29
June
2022
|
10:35
Europe/London

American Studies students receive BAAS recognition for outstanding essays

Samantha Barker, a final-year undergraduate student, has been announced as the joint-winner for her essay on gentrification in Harlem, while Anya Carr, a first-year student, received one of two honourable mentions for her essay on Native Americans within U

Each year, the British Association of American Studies (BAAS) seeks essays that explore an aspect of the American experience, researched and written by UK-based undergraduate students. 

Essays engaging with current issues like racial and environmental justice are of particular interest to the judging panel.
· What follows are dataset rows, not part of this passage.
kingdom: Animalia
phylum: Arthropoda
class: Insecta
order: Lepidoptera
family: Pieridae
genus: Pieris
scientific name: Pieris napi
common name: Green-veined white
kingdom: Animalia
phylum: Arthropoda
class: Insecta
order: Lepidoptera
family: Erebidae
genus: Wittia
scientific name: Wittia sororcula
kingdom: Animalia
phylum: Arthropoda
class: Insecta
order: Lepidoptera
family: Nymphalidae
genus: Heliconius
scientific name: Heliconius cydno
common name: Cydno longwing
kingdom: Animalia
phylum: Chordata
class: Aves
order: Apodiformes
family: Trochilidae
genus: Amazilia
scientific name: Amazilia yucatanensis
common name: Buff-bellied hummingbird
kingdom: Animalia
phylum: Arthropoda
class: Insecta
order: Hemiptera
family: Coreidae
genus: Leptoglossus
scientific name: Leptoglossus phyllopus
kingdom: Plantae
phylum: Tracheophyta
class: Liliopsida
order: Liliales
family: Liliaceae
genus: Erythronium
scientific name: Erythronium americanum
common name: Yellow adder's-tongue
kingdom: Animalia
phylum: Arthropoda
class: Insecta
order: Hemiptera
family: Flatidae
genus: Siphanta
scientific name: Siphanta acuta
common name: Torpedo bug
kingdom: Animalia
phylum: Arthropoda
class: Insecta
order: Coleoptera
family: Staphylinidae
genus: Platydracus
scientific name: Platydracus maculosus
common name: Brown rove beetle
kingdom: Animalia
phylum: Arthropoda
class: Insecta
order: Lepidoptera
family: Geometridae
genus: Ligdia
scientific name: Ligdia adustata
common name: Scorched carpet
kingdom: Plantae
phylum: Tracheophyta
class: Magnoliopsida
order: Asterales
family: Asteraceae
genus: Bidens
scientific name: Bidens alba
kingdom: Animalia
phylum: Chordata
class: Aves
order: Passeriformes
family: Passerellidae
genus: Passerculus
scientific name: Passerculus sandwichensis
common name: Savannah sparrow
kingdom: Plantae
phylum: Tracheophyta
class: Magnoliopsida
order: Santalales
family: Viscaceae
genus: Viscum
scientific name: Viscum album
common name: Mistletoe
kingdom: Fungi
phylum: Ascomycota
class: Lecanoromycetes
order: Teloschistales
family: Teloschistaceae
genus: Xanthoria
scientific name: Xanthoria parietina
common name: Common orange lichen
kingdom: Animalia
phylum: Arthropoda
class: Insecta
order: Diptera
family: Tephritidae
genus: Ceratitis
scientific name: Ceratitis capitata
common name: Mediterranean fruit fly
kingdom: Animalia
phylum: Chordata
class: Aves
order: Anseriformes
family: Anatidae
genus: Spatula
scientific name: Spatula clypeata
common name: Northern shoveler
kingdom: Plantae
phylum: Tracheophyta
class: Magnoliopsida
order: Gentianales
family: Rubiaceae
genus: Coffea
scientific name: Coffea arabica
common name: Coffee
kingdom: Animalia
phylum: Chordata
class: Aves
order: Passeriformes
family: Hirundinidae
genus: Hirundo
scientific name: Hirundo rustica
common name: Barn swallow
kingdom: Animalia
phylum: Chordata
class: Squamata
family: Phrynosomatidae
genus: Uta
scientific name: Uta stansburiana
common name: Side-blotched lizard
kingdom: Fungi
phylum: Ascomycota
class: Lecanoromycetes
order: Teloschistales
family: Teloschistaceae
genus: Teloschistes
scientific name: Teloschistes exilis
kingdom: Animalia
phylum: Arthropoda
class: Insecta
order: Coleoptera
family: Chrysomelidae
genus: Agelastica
Last year’s winner, a student from University College London (UCL), approached the subject of Black Lives Matter and the nature of protest, and this year, Samantha’s winning essay similarly tackled racial themes. 

In response to whether the gentrification of Harlem after 1980 was led by external forces and whether this led to a white takeover, Samantha concluded: “[T]he effects of gentrification are now clear. If there had not yet been a white ‘take-over’ in population by the early 2000s, Harlem is surely on its way there today […] Despite the work of internal forces and community organisation groups to see improvements in Harlem for its long-term residents, the ‘pockets’ of black history were being, and continue to be, overwritten by larger, external forces.”

Samantha takes home a prize of £250, and will have the chance to participate in workshops with the editors of the Journal of American Studiesand the European Journal of American Culture, as well as other opportunities. 

In addition to Samantha, congratulations are in order for Anya, who received one of two honourable mentions for her essay, ‘To what extent were Native American activists recognized and embraced as allies of US Civil Rights and Black Power groups?

Anya found that Native American activists were recognised and embraced. “In recognising the Black embrace of Native Americans, and, by extension, ‘all poor and oppressed people,’ as allies in a global movement for freedom, intersectionality goes beyond a shared experience of oppression, and becomes in fact a tool of liberation,” she said.

This is a fantastic achievement for Samantha and Anya, and for the American Studies programme as a whole. 

Dr Andrew Fearnley, Lecturer in US History, praised the achievement. 

“We're delighted that our students have received this recognition for their excellent work—on Native activism in the civil rights period, and on the transformation of Harlem at the turn of the twenty-first century. These essays demonstrate the wide range of topics that we address in American Studies, and both show the balance we try to find between historical study and contemporary, political intervention.”